PROMPT> The response must restate all of the data word for word.
MATERIAL SUPPLIED START
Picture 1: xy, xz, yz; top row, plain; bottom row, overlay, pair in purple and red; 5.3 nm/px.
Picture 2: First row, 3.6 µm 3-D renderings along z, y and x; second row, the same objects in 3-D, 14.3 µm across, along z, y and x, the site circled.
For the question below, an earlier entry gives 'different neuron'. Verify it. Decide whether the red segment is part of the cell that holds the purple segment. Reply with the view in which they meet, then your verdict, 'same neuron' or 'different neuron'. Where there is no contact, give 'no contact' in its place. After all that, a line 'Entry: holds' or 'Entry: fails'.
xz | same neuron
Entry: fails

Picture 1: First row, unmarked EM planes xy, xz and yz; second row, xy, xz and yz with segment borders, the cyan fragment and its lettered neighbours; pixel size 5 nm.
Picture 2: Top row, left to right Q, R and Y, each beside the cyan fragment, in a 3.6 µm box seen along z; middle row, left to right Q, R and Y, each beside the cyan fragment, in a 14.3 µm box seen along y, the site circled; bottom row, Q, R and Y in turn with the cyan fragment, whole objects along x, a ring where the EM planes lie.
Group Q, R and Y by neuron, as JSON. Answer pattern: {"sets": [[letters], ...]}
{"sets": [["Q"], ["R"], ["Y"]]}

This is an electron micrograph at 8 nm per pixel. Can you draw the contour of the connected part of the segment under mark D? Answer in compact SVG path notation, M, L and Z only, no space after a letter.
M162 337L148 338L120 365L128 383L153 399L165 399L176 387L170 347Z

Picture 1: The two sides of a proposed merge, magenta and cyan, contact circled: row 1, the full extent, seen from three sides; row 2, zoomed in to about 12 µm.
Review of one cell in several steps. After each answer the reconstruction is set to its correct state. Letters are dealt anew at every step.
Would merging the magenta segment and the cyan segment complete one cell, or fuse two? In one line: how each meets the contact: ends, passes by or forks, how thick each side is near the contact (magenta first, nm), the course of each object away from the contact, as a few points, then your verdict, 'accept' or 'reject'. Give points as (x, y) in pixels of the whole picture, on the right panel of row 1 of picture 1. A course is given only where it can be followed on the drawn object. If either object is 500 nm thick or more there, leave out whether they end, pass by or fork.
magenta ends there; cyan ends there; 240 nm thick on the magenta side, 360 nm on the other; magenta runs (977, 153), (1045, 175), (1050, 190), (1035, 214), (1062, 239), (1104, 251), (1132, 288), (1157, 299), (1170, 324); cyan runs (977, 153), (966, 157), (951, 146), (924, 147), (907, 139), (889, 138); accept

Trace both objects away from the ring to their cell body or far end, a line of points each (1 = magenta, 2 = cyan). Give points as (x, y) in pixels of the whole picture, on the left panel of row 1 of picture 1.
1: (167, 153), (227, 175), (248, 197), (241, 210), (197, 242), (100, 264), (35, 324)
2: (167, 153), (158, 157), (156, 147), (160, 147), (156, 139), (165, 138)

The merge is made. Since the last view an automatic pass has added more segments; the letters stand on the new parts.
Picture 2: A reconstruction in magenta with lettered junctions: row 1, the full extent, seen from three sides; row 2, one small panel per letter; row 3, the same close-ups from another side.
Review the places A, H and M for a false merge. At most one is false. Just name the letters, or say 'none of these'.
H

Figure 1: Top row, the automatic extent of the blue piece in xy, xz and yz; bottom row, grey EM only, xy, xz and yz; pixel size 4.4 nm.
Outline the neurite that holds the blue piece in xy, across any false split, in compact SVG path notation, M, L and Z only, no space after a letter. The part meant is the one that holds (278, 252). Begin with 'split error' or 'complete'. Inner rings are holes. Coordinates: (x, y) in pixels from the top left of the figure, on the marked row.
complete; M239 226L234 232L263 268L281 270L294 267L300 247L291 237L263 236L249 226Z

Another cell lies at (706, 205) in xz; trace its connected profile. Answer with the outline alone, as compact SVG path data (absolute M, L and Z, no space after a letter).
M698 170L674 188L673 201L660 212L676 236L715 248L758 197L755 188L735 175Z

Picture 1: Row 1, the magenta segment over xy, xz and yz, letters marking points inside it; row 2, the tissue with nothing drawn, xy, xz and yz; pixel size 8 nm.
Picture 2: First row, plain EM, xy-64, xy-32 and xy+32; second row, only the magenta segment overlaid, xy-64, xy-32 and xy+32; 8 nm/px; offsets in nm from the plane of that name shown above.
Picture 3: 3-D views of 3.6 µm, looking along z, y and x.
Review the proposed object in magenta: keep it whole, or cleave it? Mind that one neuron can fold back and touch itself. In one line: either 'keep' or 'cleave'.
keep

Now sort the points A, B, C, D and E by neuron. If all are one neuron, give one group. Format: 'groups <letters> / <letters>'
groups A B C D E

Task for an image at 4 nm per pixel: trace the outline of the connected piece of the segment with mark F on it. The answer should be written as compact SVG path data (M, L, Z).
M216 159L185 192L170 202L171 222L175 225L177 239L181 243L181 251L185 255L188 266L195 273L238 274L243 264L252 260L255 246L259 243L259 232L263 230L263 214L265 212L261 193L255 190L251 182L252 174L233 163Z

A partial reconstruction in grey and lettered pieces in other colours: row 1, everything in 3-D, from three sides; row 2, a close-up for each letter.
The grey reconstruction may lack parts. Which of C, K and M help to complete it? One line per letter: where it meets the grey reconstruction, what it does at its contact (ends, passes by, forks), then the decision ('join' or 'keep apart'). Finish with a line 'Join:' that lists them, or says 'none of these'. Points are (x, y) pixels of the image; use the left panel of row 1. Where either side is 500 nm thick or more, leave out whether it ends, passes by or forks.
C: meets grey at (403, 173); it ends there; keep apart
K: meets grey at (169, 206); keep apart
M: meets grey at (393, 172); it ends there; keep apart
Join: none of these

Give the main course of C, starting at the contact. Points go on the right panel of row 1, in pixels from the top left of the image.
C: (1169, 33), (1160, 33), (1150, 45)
MATERIAL SUPPLIED END
RESPONSE FOR THIS EXERCISE>
Picture 1: xy, xz, yz; top row, plain; bottom row, overlay, pair in purple and red; 5.3 nm/px.
Picture 2: First row, 3.6 µm 3-D renderings along z, y and x; second row, the same objects in 3-D, 14.3 µm across, along z, y and x, the site circled.
For the question below, an earlier entry gives 'different neuron'. Verify it. Decide whether the red segment is part of the cell that holds the purple segment. Reply with the view in which they meet, then your verdict, 'same neuron' or 'different neuron'. Where there is no contact, give 'no contact' in its place. After all that, a line 'Entry: holds' or 'Entry: fails'.
xz | same neuron
Entry: fails

Picture 1: First row, unmarked EM planes xy, xz and yz; second row, xy, xz and yz with segment borders, the cyan fragment and its lettered neighbours; pixel size 5 nm.
Picture 2: Top row, left to right Q, R and Y, each beside the cyan fragment, in a 3.6 µm box seen along z; middle row, left to right Q, R and Y, each beside the cyan fragment, in a 14.3 µm box seen along y, the site circled; bottom row, Q, R and Y in turn with the cyan fragment, whole objects along x, a ring where the EM planes lie.
Group Q, R and Y by neuron, as JSON. Answer pattern: {"sets": [[letters], ...]}
{"sets": [["Q"], ["R"], ["Y"]]}

This is an electron micrograph at 8 nm per pixel. Can you draw the contour of the connected part of the segment under mark D? Answer in compact SVG path notation, M, L and Z only, no space after a letter.
M162 337L148 338L120 365L128 383L153 399L165 399L176 387L170 347Z

Picture 1: The two sides of a proposed merge, magenta and cyan, contact circled: row 1, the full extent, seen from three sides; row 2, zoomed in to about 12 µm.
Review of one cell in several steps. After each answer the reconstruction is set to its correct state. Letters are dealt anew at every step.
Would merging the magenta segment and the cyan segment complete one cell, or fuse two? In one line: how each meets the contact: ends, passes by or forks, how thick each side is near the contact (magenta first, nm), the course of each object away from the contact, as a few points, then your verdict, 'accept' or 'reject'. Give points as (x, y) in pixels of the whole picture, on the right panel of row 1 of picture 1. A course is given only where it can be followed on the drawn object. If either object is 500 nm thick or more there, leave out whether they end, pass by or fork.
magenta ends there; cyan ends there; 240 nm thick on the magenta side, 360 nm on the other; magenta runs (977, 153), (1045, 175), (1050, 190), (1035, 214), (1062, 239), (1104, 251), (1132, 288), (1157, 299), (1170, 324); cyan runs (977, 153), (966, 157), (951, 146), (924, 147), (907, 139), (889, 138); accept

Trace both objects away from the ring to their cell body or far end, a line of points each (1 = magenta, 2 = cyan). Give points as (x, y) in pixels of the whole picture, on the left panel of row 1 of picture 1.
1: (167, 153), (227, 175), (248, 197), (241, 210), (197, 242), (100, 264), (35, 324)
2: (167, 153), (158, 157), (156, 147), (160, 147), (156, 139), (165, 138)

The merge is made. Since the last view an automatic pass has added more segments; the letters stand on the new parts.
Picture 2: A reconstruction in magenta with lettered junctions: row 1, the full extent, seen from three sides; row 2, one small panel per letter; row 3, the same close-ups from another side.
Review the places A, H and M for a false merge. At most one is false. Just name the letters, or say 'none of these'.
H

Figure 1: Top row, the automatic extent of the blue piece in xy, xz and yz; bottom row, grey EM only, xy, xz and yz; pixel size 4.4 nm.
Outline the neurite that holds the blue piece in xy, across any false split, in compact SVG path notation, M, L and Z only, no space after a letter. The part meant is the one that holds (278, 252). Begin with 'split error' or 'complete'. Inner rings are holes. Coordinates: (x, y) in pixels from the top left of the figure, on the marked row.
complete; M239 226L234 232L263 268L281 270L294 267L300 247L291 237L263 236L249 226Z

Another cell lies at (706, 205) in xz; trace its connected profile. Answer with the outline alone, as compact SVG path data (absolute M, L and Z, no space after a letter).
M698 170L674 188L673 201L660 212L676 236L715 248L758 197L755 188L735 175Z

Picture 1: Row 1, the magenta segment over xy, xz and yz, letters marking points inside it; row 2, the tissue with nothing drawn, xy, xz and yz; pixel size 8 nm.
Picture 2: First row, plain EM, xy-64, xy-32 and xy+32; second row, only the magenta segment overlaid, xy-64, xy-32 and xy+32; 8 nm/px; offsets in nm from the plane of that name shown above.
Picture 3: 3-D views of 3.6 µm, looking along z, y and x.
Review the proposed object in magenta: keep it whole, or cleave it? Mind that one neuron can fold back and touch itself. In one line: either 'keep' or 'cleave'.
keep

Now sort the points A, B, C, D and E by neuron. If all are one neuron, give one group. Format: 'groups <letters> / <letters>'
groups A B C D E

Task for an image at 4 nm per pixel: trace the outline of the connected piece of the segment with mark F on it. The answer should be written as compact SVG path data (M, L, Z).
M216 159L185 192L170 202L171 222L175 225L177 239L181 243L181 251L185 255L188 266L195 273L238 274L243 264L252 260L255 246L259 243L259 232L263 230L263 214L265 212L261 193L255 190L251 182L252 174L233 163Z

A partial reconstruction in grey and lettered pieces in other colours: row 1, everything in 3-D, from three sides; row 2, a close-up for each letter.
The grey reconstruction may lack parts. Which of C, K and M help to complete it? One line per letter: where it meets the grey reconstruction, what it does at its contact (ends, passes by, forks), then the decision ('join' or 'keep apart'). Finish with a line 'Join:' that lists them, or says 'none of these'. Points are (x, y) pixels of the image; use the left panel of row 1. Where either side is 500 nm thick or more, leave out whether it ends, passes by or forks.
C: meets grey at (403, 173); it ends there; keep apart
K: meets grey at (169, 206); keep apart
M: meets grey at (393, 172); it ends there; keep apart
Join: none of these

Give the main course of C, starting at the contact. Points go on the right panel of row 1, in pixels from the top left of the image.
C: (1169, 33), (1160, 33), (1150, 45)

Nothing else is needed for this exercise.